We've already seen that Spire provides the abillity to get the derivate of a function at a point through it's Jet
class. Through function composition, we can find the derivate of a pretty much arbitrary function.
import spire._
import spire.math._
import spire.implicits.*
import _root_.algebra.ring.Field
import spire.algebra.Trig
import spire.math.Jet.*
import io.github.quafadas.spireAD.*
def softmax[T: Trig: ClassTag](x: Array[T])(using
f: Field[T]
) = {
val exps = x.map(exp)
val sumExps = exps.foldLeft(f.zero)(_ + _)
exps.map(t => t / sumExps)
}
def sumSin[T: Trig: ClassTag](x: Array[T])(using
f: Field[T]
) = {
x.map(sin).foldLeft(f.zero)(_ + _)
}
val dim = 4
// dim: Int = 4
given jd: JetDim = JetDim(dim)
val range = (1 to dim).toArray.map(_.toDouble)
// range: Array[Double] = Array(1.0, 2.0, 3.0, 4.0)
softmax[Double](range)
// res0: Array[Double] = Array(
// 0.03205860328008499,
// 0.08714431874203257,
// 0.23688281808991013,
// 0.6439142598879722
// )
softmax[Jet[Double]](range.jetArr)
// res1: Array[Jet[Double]] = Array(
// Jet(
// real = 0.03205860328008499,
// infinitesimal = Array(
// 0.03103084923581511,
// -0.002793725142664097,
// -0.007594132289012969,
// -0.020642991804138044
// )
// ),
// Jet(
// real = 0.08714431874203257,
// infinitesimal = Array(
// -0.002793725142664097,
// 0.0795501864530196,
// -0.02064299180413805,
// -0.056113469506217456
// )
// ),
// Jet(
// real = 0.23688281808991013,
// infinitesimal = Array(
// -0.007594132289012968,
// -0.020642991804138047,
// 0.18076934858369267,
// -0.15253222449054166
// )
// ),
// Jet(
// real = 0.6439142598879722,
// infinitesimal = Array(
// -0.020642991804138044,
// -0.05611346950621745,
// -0.15253222449054163,
// 0.22928868580089717
// )
// )
// )
sumSin(softmax[Double](range))
// res2: Double = 0.9540912841722475
sumSin(softmax[Jet[Double]](range.jetArr))

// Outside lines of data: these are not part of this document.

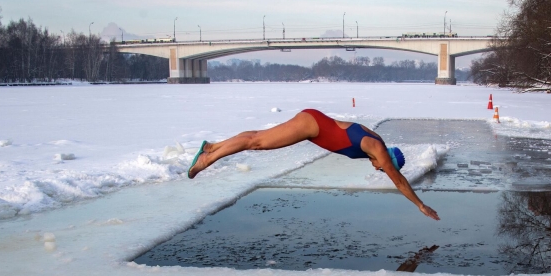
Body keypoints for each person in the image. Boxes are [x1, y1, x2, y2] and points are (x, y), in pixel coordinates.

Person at [187, 108, 440, 220]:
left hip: (314, 122)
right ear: (388, 161)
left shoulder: (376, 142)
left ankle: (213, 147)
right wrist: (420, 205)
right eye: (383, 167)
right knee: (257, 142)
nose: (379, 170)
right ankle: (208, 157)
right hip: (311, 126)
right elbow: (398, 180)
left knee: (256, 137)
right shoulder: (376, 148)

// res3: Jet[Double] = Jet(
// real = 0.9540912841722475,
// infinitesimal = Array(
// 0.004340445639588408,
// 0.011512648745511889,
// 0.02557837632094498,
// -0.04143147070604522
// )
// )
Once you're past the (somewhat formiddable) list of Spire's typeclasses, we can use function composition to track the derivaties of arbitrarily complex functions. Pretty neat!
This is forward mode automatic differentation - it calculations the partial differentials of the output value, with respect to it's inputs.